PELHAM, PETER (d. 1751), mezzotint-engraver, son of Peter Pelham of Chichester, was born, according to Redgrave, about 1684, but more probably some ten years later. His father died at Chichester in 1756, aged over eighty, and a sister Helen was living there in 1762. The earliest date on his plates is 1720, and between that year and 1726 he produced a number of excellent portraits, which were published in London, some of them by himself; these include Queen Anne, Lord Carteret, Lord Wilmington, George I, and the Duke of Newcastle, after Kneller; Oliver Cromwell, after Walker; the Earl of Derby, after Winstanley; Lord Molesworth, and Dr. Edmund Gibson, bishop of London, after Murray; James Gibb, the architect, after Huyssing or Hysing; and Mrs. Centlivre, after Firmin. In 1726 Pelham emigrated to America with his wife Martha and two sons, Peter and Charles, and settled at Boston, where he established a school, in which were taught writing, reading, dancing, painting, and needlework, and practised both as painter and engraver until the end of his life; he was the earliest artist resident in America, and his portrait of the Rev.
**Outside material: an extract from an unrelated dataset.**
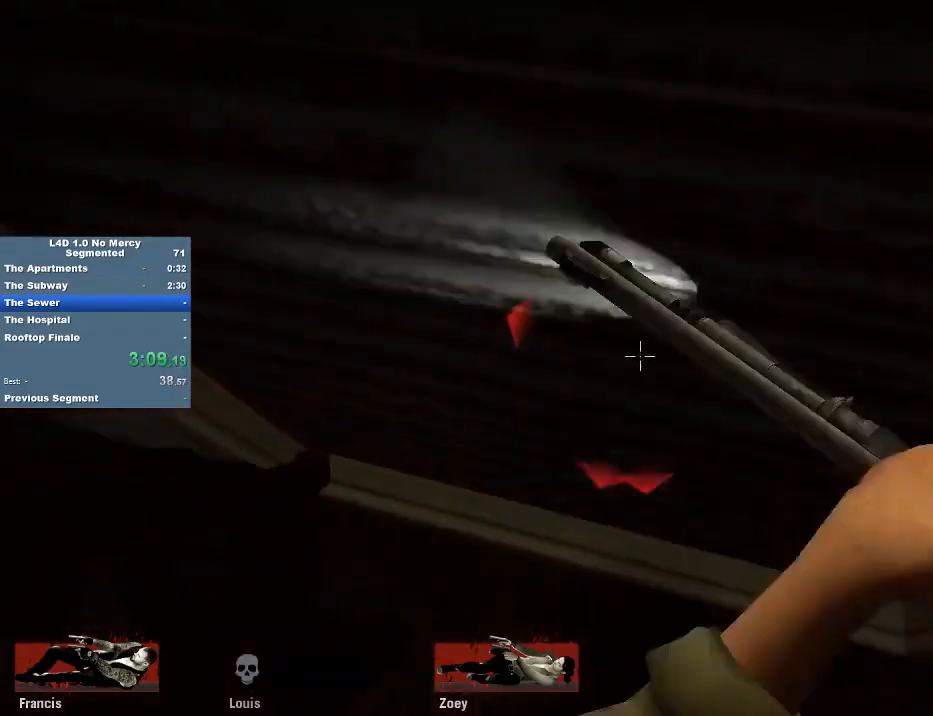
{"keys": ["2", "3", "4"], "mouse": ["right"], "events": [[17, "2", "up"], [17, "4", "down"], [17, "mouse_right", "down"], [83, "1", "up"], [83, "mouse_right", "up"], [117, "2", "down"], [183, "4", "up"], [183, "mouse_right", "down"], [217, "2", "up"], [217, "mouse_right", "up"], [250, "4", "down"], [250, "mouse_right", "down"], [317, "2", "down"], [317, "mouse_right", "up"], [350, "4", "up"], [350, "mouse_right", "down"], [417, "2", "up"], [417, "4", "down"], [417, "mouse_right", "up"], [483, "2", "down"], [483, "mouse_right", "down"]]}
Cotton Mather, published in 1727, is believed to have been the first mezzotint plate ever executed there. Pelham's American prints, of which thirteen are catalogued by Chaloner Smith, comprise portraits of the Rev. Charles Brockwell; Thomas Hollis, after Highmore; Benjamin Colman, Joseph Sewall, and Governor W. Shirley, all after Smibert. In 1748 Pelham married, at Boston, as his second wife, Mary Copley, widow of Richard Copley and daughter of John Singleton of Quinville Abbey, co. Clare, and thus became the stepfather and first instructor of John Singleton Copley [q. v.], the painter. Mrs. Copley appears to have kept a tobacco store, which was added to the already varied attractions of the Pelham establishment. He died in December 1751, and was buried on the 14th of that month at Trinity Church, Boston; his widow survived him until 1789. Of his sons by his first wife, Peter Pelham settled in 1749 in Virginia, William Pelham died at Boston in 1761, and Charles Pelham became a schoolmaster at Medford in Massachusetts, purchased land at Newton in the same state, married Mary Tyler, niece of Sir William Pepperell, and left a daughter, married to Thomas Curtis, and mother of Charles Pelham Curtis.

By his second marriage he had a son, Henry Pelham (1749–1806), who painted historical subjects and miniatures, and exhibited at the Royal Academy in 1777 and 1778, when he was residing in London with his half-brother, Copley; later he went to Ireland, intending to practise as an engineer, became agent of Lord Lansdowne's estates in Kerry, and was accidentally drowned in the Kenmare river in 1806. He was married to the daughter of William Butler of Castlecrine, co. Clare, but left no surviving issue. A good mezzotint plate by W. Ward of ‘The Finding of Moses,’ from a picture by Henry Pelham, was published in 1787. The first picture sent by Copley to England, ‘ A Boy with a Squirrel,’ was a portrait of Henry Pelham.

[Massachusetts Historical Society's Proceedings, May 1866; Perkins's Life of J. S. Copley; J. Chaloner Smith's British Mezzotinto Portraits; Redgrave's Dict. of Artists.]